Egyptian Journal of Chest Disease and Tuberculosis (Oct 2014)
Prognostic
Abstract
Introduction: Severe community acquired pneumonia (SCAP) occurs in approximately 18–36% of all CAP and the mortality rate could be as high as 67% in patients with SCAP. Several studies have described a correlation between baseline lactate concentration and mortality of ICU patients. Aim of the work: To follow lactate clearance after admission for 24 h which could be an indicator of outcome in severe community acquired pneumonia.
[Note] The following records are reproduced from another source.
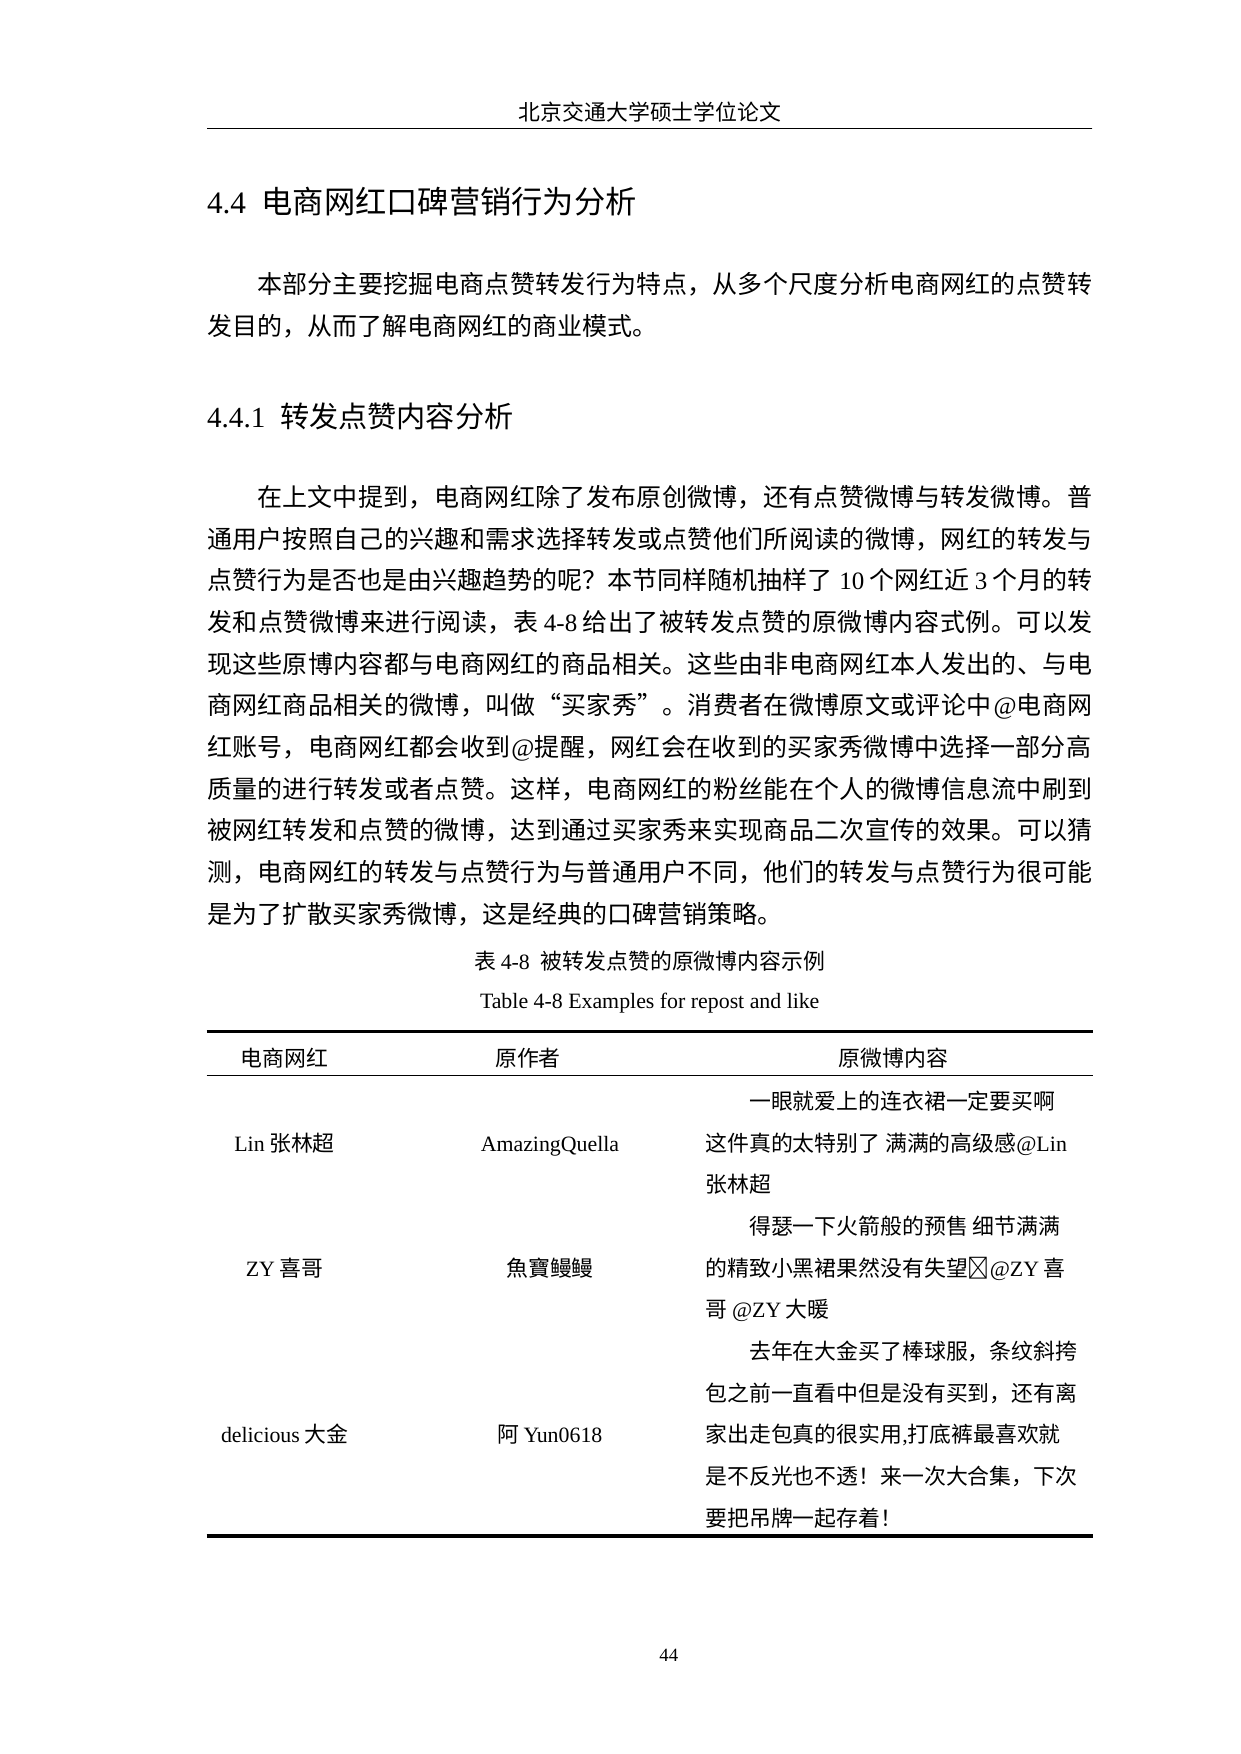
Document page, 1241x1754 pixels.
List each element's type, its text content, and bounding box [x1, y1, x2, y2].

table_cell 去年在大金买了棒球服，条纹斜挎包之前一直看中但是没有买到，还有离家出走包真的很实用,打底裤最喜欢就是不反光也不透！来一次大合集，下次要把吊牌一起存着！ [694, 1326, 1093, 1534]
table_cell 阿Yun0618 [362, 1326, 694, 1534]
table_cell AmazingQuella [362, 1076, 694, 1201]
text 表4-8 被转发点赞的原微博内容示例 [207, 944, 1092, 976]
text Table 4-8 Examples for repost and like [207, 976, 1092, 1017]
table_header 电商网红 [207, 1033, 362, 1074]
text 4.4.1 转发点赞内容分析 [207, 393, 1092, 436]
table_cell ZY喜哥 [207, 1201, 362, 1326]
text 在上文中提到，电商网红除了发布原创微博，还有点赞微博与转发微博。普通用户按照自己的兴趣和需求选择转发或点赞他们所阅读的微博，网红的转发与点赞行为是否也是由兴趣趋势的呢？本节同样随机抽样了10个网红近3个月的转发和点赞微博来进行阅读，表4-8给出了被转发点赞的原微博内容式例。可以发现这些原博内容都与电商网红的商品相关。这些由非电商网红本人发出的、与电商网红商品相关的微博，叫做“买家秀”。消费者在微博原文或评论中@电商网红账号，电商网红都会收到@提醒，网红会在收到的买家秀微博中选择一部分高质量的进行转发或者点赞。这样，电商网红的粉丝能在个人的微博信息流中刷到被网红转发和点赞的微博，达到通过买家秀来实现商品二次宣传的效果。可以猜测，电商网红的转发与点赞行为与普通用户不同，他们的转发与点赞行为很可能是为了扩散买家秀微博，这是经典的口碑营销策略。 [207, 473, 1092, 931]
table_cell Lin张林超 [207, 1076, 362, 1201]
text 本部分主要挖掘电商点赞转发行为特点，从多个尺度分析电商网红的点赞转发目的，从而了解电商网红的商业模式。 [207, 260, 1092, 343]
table_cell 得瑟一下火箭般的预售 细节满满的精致小黑裙果然没有失望🖤@ZY喜哥 @ZY大暖 ​​​​ [694, 1201, 1093, 1326]
table_header 原作者 [362, 1033, 694, 1074]
table_cell 魚寶鳗鳗 [362, 1201, 694, 1326]
text 4.4 电商网红口碑营销行为分析 [207, 177, 1092, 222]
table_cell 一眼就爱上的连衣裙一定要买啊 这件真的太特别了 满满的高级感@Lin张林超 [694, 1076, 1093, 1201]
table_header 原微博内容 [694, 1033, 1093, 1074]
table_cell delicious大金 [207, 1326, 362, 1534]
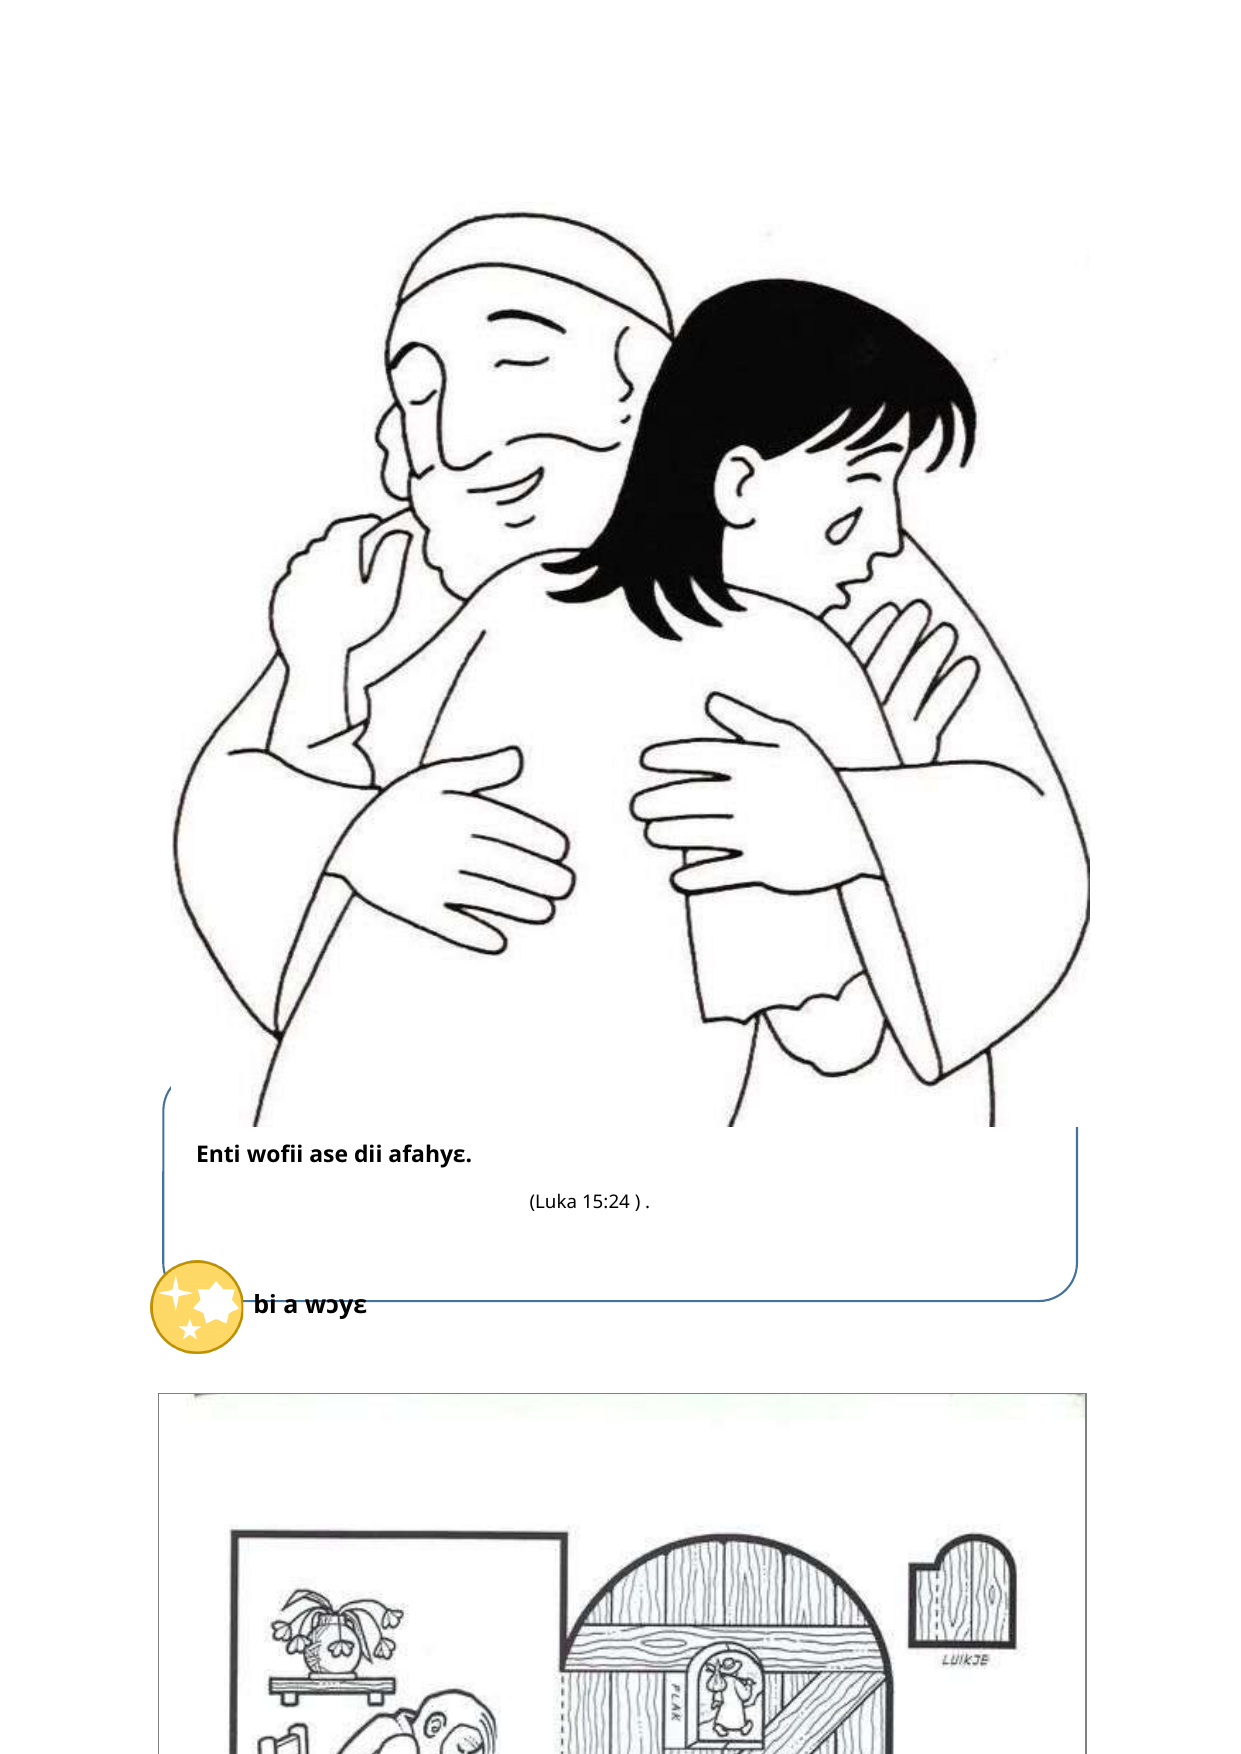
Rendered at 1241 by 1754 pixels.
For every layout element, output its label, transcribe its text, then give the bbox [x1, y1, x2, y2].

picture [150, 1260, 244, 1354]
text Enti wofii ase dii afahyɛ. [150, 1138, 1090, 1169]
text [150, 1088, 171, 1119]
text bi a wɔyɛ [244, 1287, 1090, 1321]
picture [159, 1394, 1085, 1754]
picture [171, 202, 1090, 1127]
text (Luka 15:24 ) . [150, 1188, 1090, 1214]
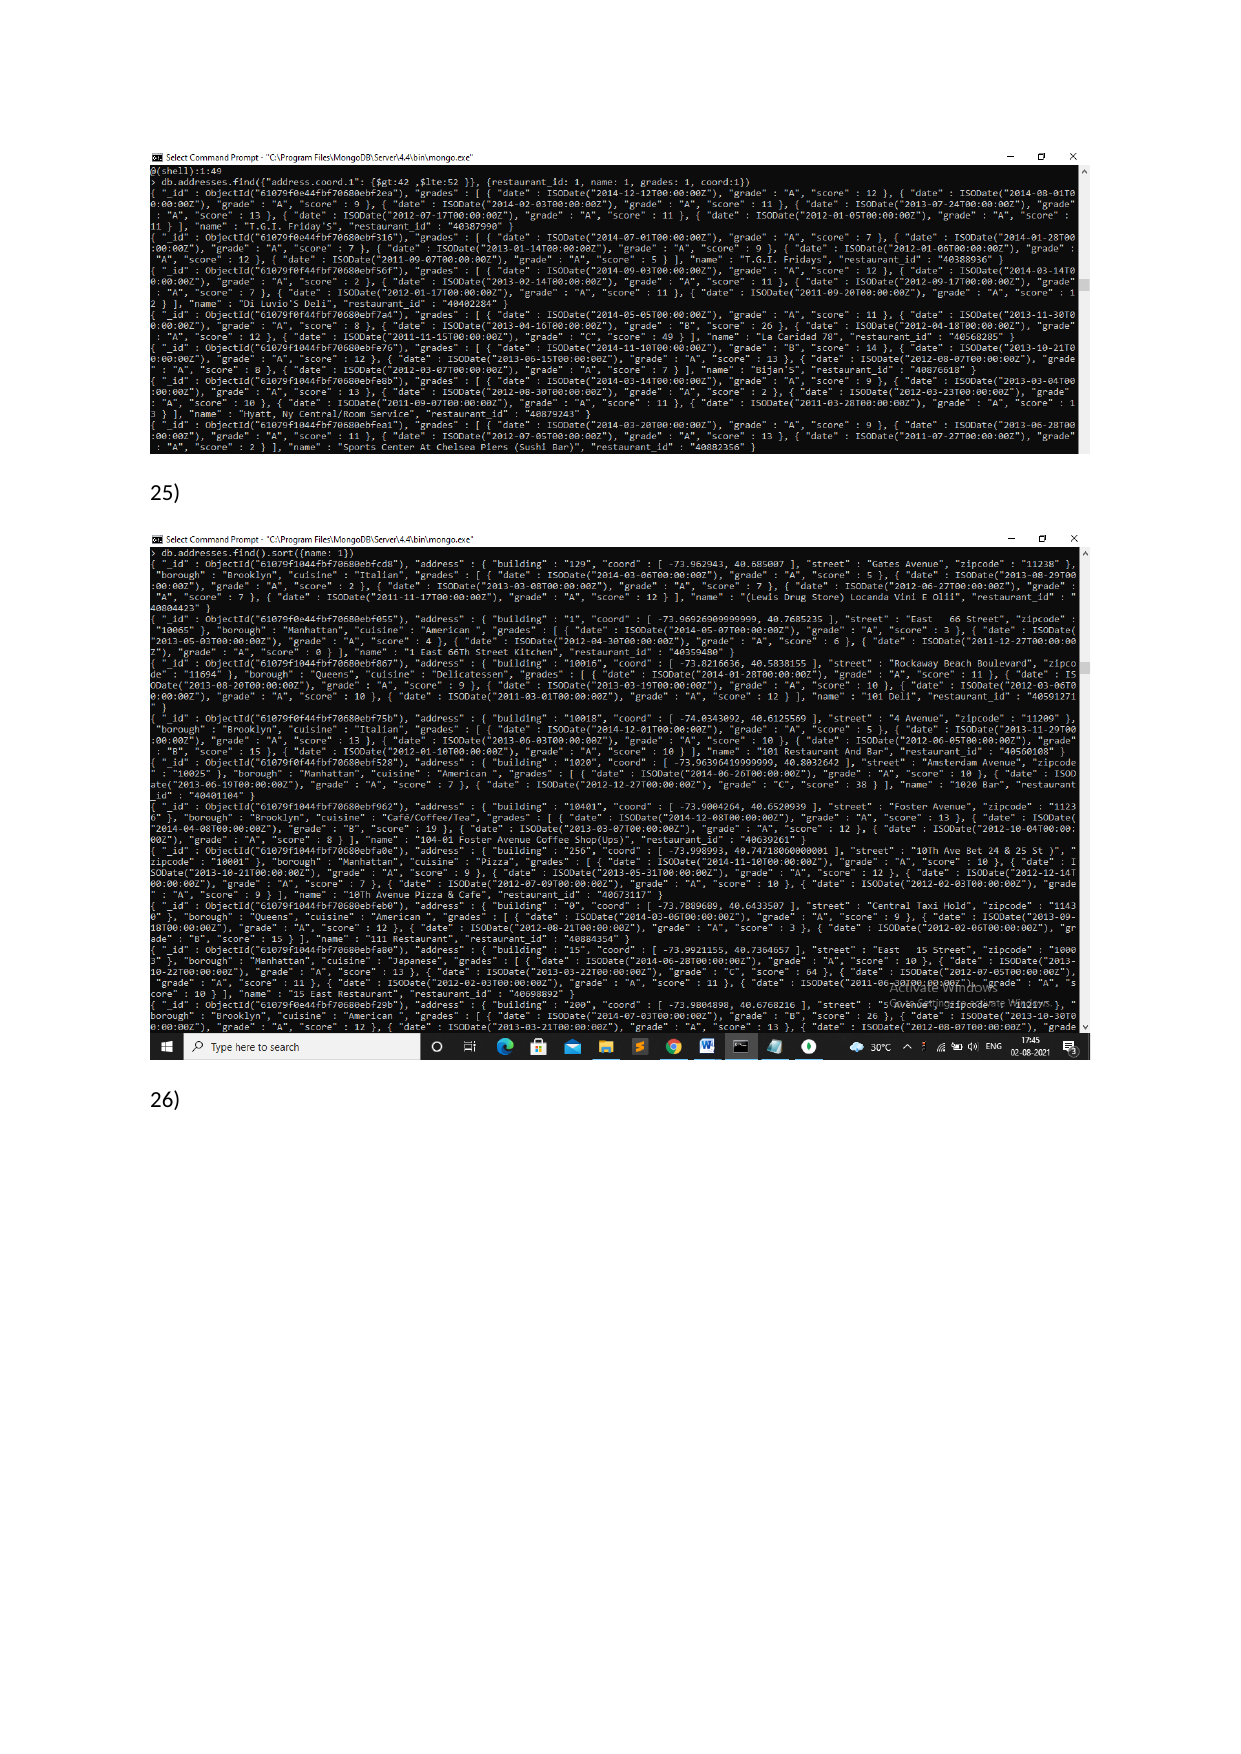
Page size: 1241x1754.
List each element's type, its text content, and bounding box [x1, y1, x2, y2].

text 26) [150, 1085, 1090, 1113]
picture [150, 150, 1090, 454]
text 25) [150, 478, 1090, 506]
picture [150, 531, 1091, 1060]
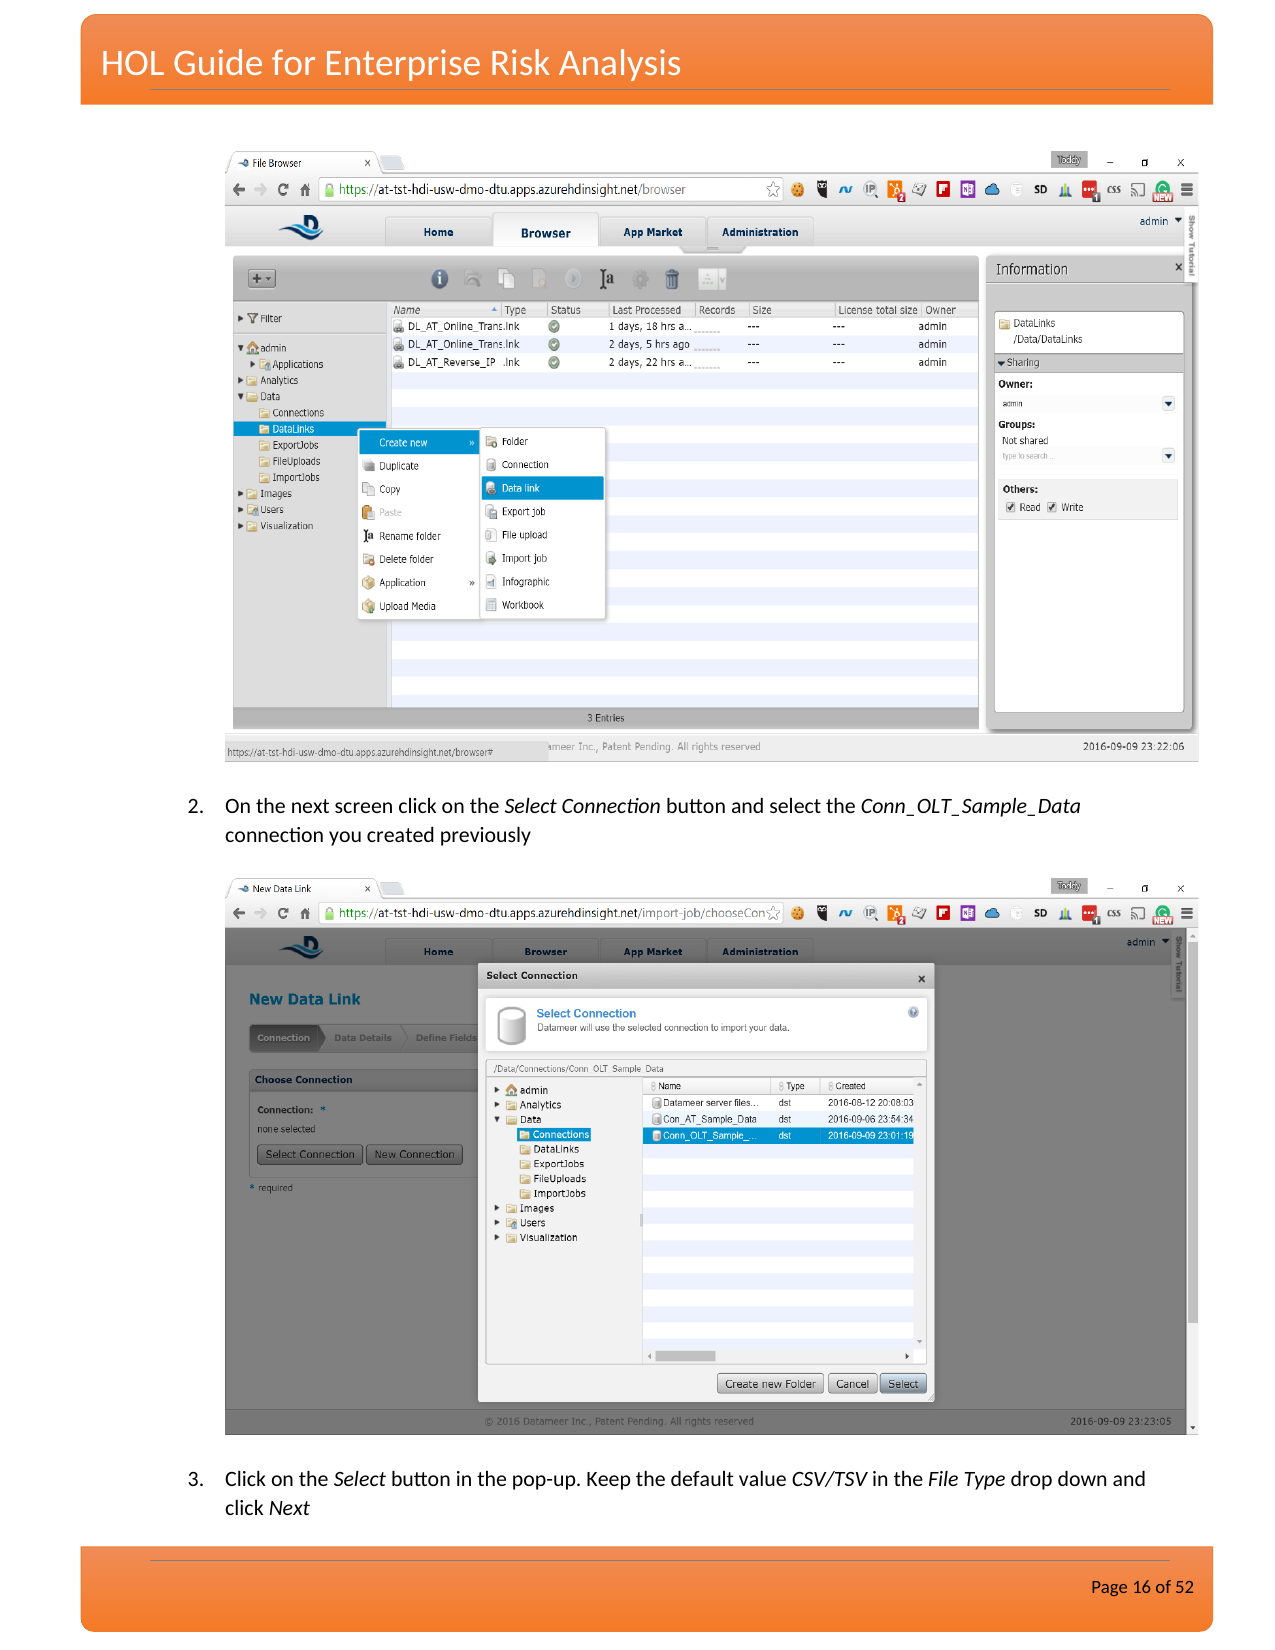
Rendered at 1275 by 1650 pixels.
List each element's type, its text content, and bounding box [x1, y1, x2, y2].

picture [225, 878, 1199, 1435]
list On the next screen click on the Select Connection button and select the Conn_OLT_Sample_Data connection you created previously [187, 792, 1170, 847]
list Click on the Select button in the pop-up. Keep the default value CSV/TSV in the File Type drop down and click Next [187, 1465, 1170, 1521]
picture [225, 151, 1199, 762]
Patients and methods: Forty-six consecutively admitted adult patients were diagnosed as severe community acquired pneumonia. Lactate was measured at the time of admission (H0), reassessment of lactate level was done after 8 h and also another lactate measurement done after 24 h. In a trial to follow the guideline for management and to optimize oxygen delivery (DO2) and reach a ScvO2 ⩾ 70%, ScvO2 was measured through a central venous blood sample done at the same time with lactate. During the study resuscitation by inotropic medications and patient’s physiological parameters were measured routinely. All data needed to calculate the Acute Physiology and Chronic Health Evaluation (APACHE II) score were recorded. Results: Most of patients in the current study were above the age of 60 years. Twenty-five patients had lactate clearance of more than 40%, those patients were included in group 1, whereas 21 had lactate clearance of 40% or less and they were included in group II. There was no significant difference in the age and sex distribution between both groups. Out of 21 patients included in group II, inotropic drugs were used in 8 patients (38%), whereas there was one patient only in group 1. The rate of intubation in addition to the mean APACHE II score and ICU length of stay was significantly higher in group II compared to group I. Over the first 24 h three readings for mixed venous oxygen were recorded and included in the analysis. The reading of mixed venous oxygen recorded after 24 h of ICU admission was significantly high in group 1. All indices of blood lactate clearance over the first 24 h were higher in group 1 compared to group II, however it was only significantly high after 24 h (p-value 0.01). Conclusion: Our study suggests that lactate clearance could be used as a useful biomarker which is inexpensive and a reliable predictor of patient outcome in critically ill patients admitted to ICU with severe community-acquired pneumonia.